Ontario Votes 2007: Interview with Family Coalition Party candidate Blaise Thompson, St. Paul's
Wednesday, September 26, 2007
Blaise Thompson is running for the Family Coalition Party in the Ontario provincial election, in the St. Paul's riding. Wikinews' Nick Moreau interviewed him regarding his values, his experience, and his campaign.
Stay tuned for further interviews; every candidate from every party is eligible, and will be contacted. Expect interviews from Liberals, Progressive Conservatives, New Democratic Party members, Ontario Greens, as well as members from the Family Coalition, Freedom, Communist, Libertarian, and Confederation of Regions parties, as well as independents.
Why have you chosen to involve yourself in the political process? Why did you choose to run in this constituency?
- "We all want to vote for the best man, but he's never a candidate!"
- I entered politics because you don't stand by when your mother is being attacked.
- I chose to run in this constituency because I live here and generations of my family have lived here.

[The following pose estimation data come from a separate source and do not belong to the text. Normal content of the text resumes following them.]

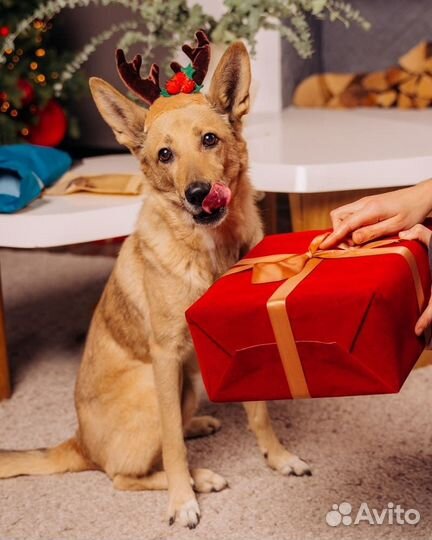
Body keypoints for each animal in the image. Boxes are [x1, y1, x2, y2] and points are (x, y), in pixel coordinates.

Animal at [0, 39, 310, 528]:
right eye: (165, 155)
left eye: (209, 139)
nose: (198, 194)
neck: (210, 253)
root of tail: (78, 443)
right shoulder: (165, 357)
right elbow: (171, 447)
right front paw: (183, 500)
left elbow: (260, 414)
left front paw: (278, 458)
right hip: (157, 384)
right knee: (124, 475)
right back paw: (199, 477)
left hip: (188, 384)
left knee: (166, 436)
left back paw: (198, 426)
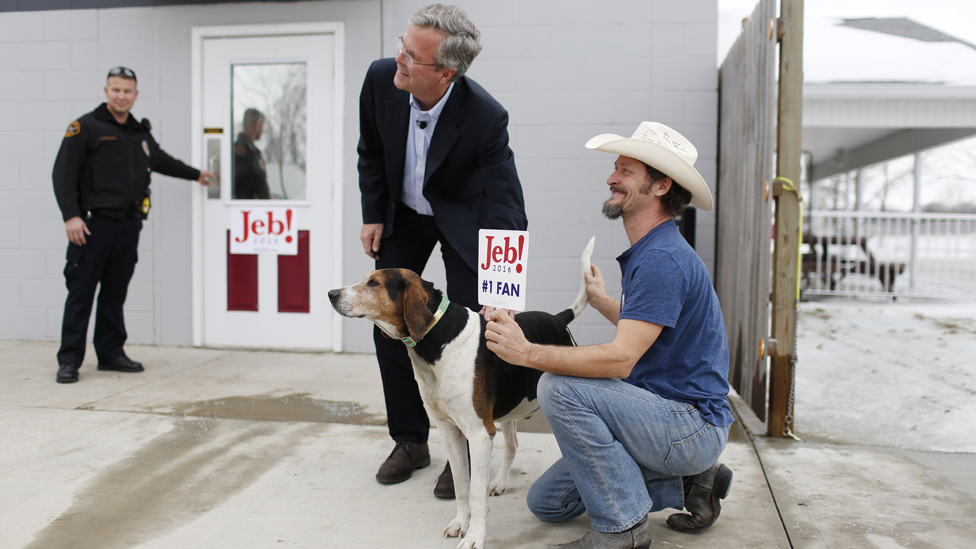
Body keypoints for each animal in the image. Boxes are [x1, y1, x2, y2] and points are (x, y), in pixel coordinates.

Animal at [328, 239, 596, 548]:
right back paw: (500, 482)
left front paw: (475, 537)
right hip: (509, 410)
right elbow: (461, 486)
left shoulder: (479, 434)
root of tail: (557, 319)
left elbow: (476, 496)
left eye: (373, 283)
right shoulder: (449, 430)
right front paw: (460, 523)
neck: (438, 339)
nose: (331, 294)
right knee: (513, 445)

- This is as good a place as any to make a stand. If not here, where? If not now, when?
What prior political experience do you have? What skills and insight can you bring to office, from other non-political positions you may have held?

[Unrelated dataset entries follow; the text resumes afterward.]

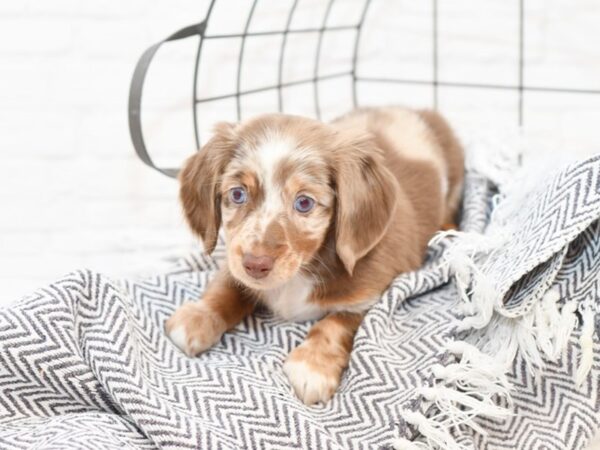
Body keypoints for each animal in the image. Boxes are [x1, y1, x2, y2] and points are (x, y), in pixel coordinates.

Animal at [164, 107, 464, 406]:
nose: (255, 265)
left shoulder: (376, 294)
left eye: (304, 203)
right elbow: (227, 286)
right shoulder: (235, 263)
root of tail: (414, 110)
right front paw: (200, 316)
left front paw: (313, 365)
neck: (301, 272)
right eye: (237, 194)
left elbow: (337, 323)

- I have no prior political experience and I'm nobody's corporate whore.
- I'm bringing the same skills to office that a passenger in a car brings to a driver who is heading for a wall.
Which of your competitors do you expect to pose the biggest challenge to your candidacy? Why? What makes you the most desirable of all candidates running in the riding?

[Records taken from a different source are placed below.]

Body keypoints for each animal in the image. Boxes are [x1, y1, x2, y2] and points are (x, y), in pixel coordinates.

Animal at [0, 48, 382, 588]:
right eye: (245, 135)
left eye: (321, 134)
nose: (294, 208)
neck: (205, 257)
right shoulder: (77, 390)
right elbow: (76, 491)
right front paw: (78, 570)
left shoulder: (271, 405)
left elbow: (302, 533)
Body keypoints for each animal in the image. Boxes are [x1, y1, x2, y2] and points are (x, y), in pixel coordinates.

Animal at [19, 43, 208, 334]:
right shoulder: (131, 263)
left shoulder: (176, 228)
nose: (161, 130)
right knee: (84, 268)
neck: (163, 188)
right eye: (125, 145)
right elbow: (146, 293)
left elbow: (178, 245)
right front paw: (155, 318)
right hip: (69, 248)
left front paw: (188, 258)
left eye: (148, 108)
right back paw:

- The big parties have money and money can buy votes.
- As the Family Coalition Party candidate, I represent both past and future Ontarians, which is the best way to represent current Ontarians. Our population pyramid is no longer in the shape of a pyramid; it's in the shape of a hand-grenade. (Link)
- If the anti-life, anti-family policies of the other parties continue to be applied, our infrastructure, way of life, and society itself will be crippled. The other parties have responded to the coming demographic tsunami by drawing the curtains. They have, in effect, disqualified themselves.
What do you feel are the three most important issues to voters in your riding? Are these the same top three issues that are most important to you? What would you do to address these issues?
- Housing, health care, and school funding are the top issues to voters in my riding.
- The greater includes the lesser. As I say, if we do not address the fact that we are killing our future then the other issues will not signify. The best way to ensure a healthy economy is to promote a healthy society that can sustain itself. If this is not done, we are just rearranging deck chairs on the Titanic.
What should be the first order of business in the 39th Legislative Assembly?
- The first order of business is to end the assault on the unborn and on the family. We must promote a Culture of Life or head into a demographic winter.
Are the property taxes in your riding at a fair level for the amount of services received in the municipality?
- The question betrays a certain confusion of mind. The game of hot potato between the Province and the Cities is a smokescreen for a much more serious issue.
- Our province, and indeed our country, is heading for the retaining wall of reality. If present trends continue, our shrinking tax base will be unable to sustain even present levels of service, not to mention the greatly increased demands caused by the Boomer Generation retiring. No one's math is creative enough to disguise that fact, hence the slight air of unreality (and desperation) in all of these fiscal discussions.
- Health care currently accounts for 46% of the Ontario budget. This percentage is bound to increase as more and more people retire, yet fewer and fewer people are taking their place in the work force. At this rate, the present system cannot be sustained. It is beyond the realm of sanity to suggest otherwise.
How can the province lead the way in stimulating job creation?
- The best way to ensure a healthy economy is to promote a healthy society that can sustain itself, so the province can lead the way in stimulating job creation by promoting Life and the Family. If this is not done, all measures will fail.
What are your views on the mixed member proportional representation (MMP) referendum?
- It's red herring time again.
- Any system presupposes a moral people (just ask a bank manager). To MMP or not to MMP, that is not the question: Ontarians must choose between the present culture of death and a Culture of Life. A change of method without a change of heart will be an exercise in futility.
What role, if any, does “new media” play in your campaign, and the campaign of your party? (websites, blogs, Facebook, YouTube videos, etc) Do you view it as beneficial, or a challenge?
- Any system that favours the status quo by definition favours the incumbent. I have been shut out of every face-to-face debate (which the old-boy network still controls), whereas the Net tends to reroute around obstacles. It definitely has levelled the playing field for the little guy.
Of the decisions made by Ontario's 38th Legislative Assembly, which was the most beneficial to your this electoral district? To the province as a whole? Which was least beneficial, or even harmful, to your this riding? To the province as a whole?
- The least beneficial decision made by Ontario's 38th Legislative Assembly was to ignore the fact that they are literally bleeding us white.
- The most beneficial decision was to call an election so they can be tossed out.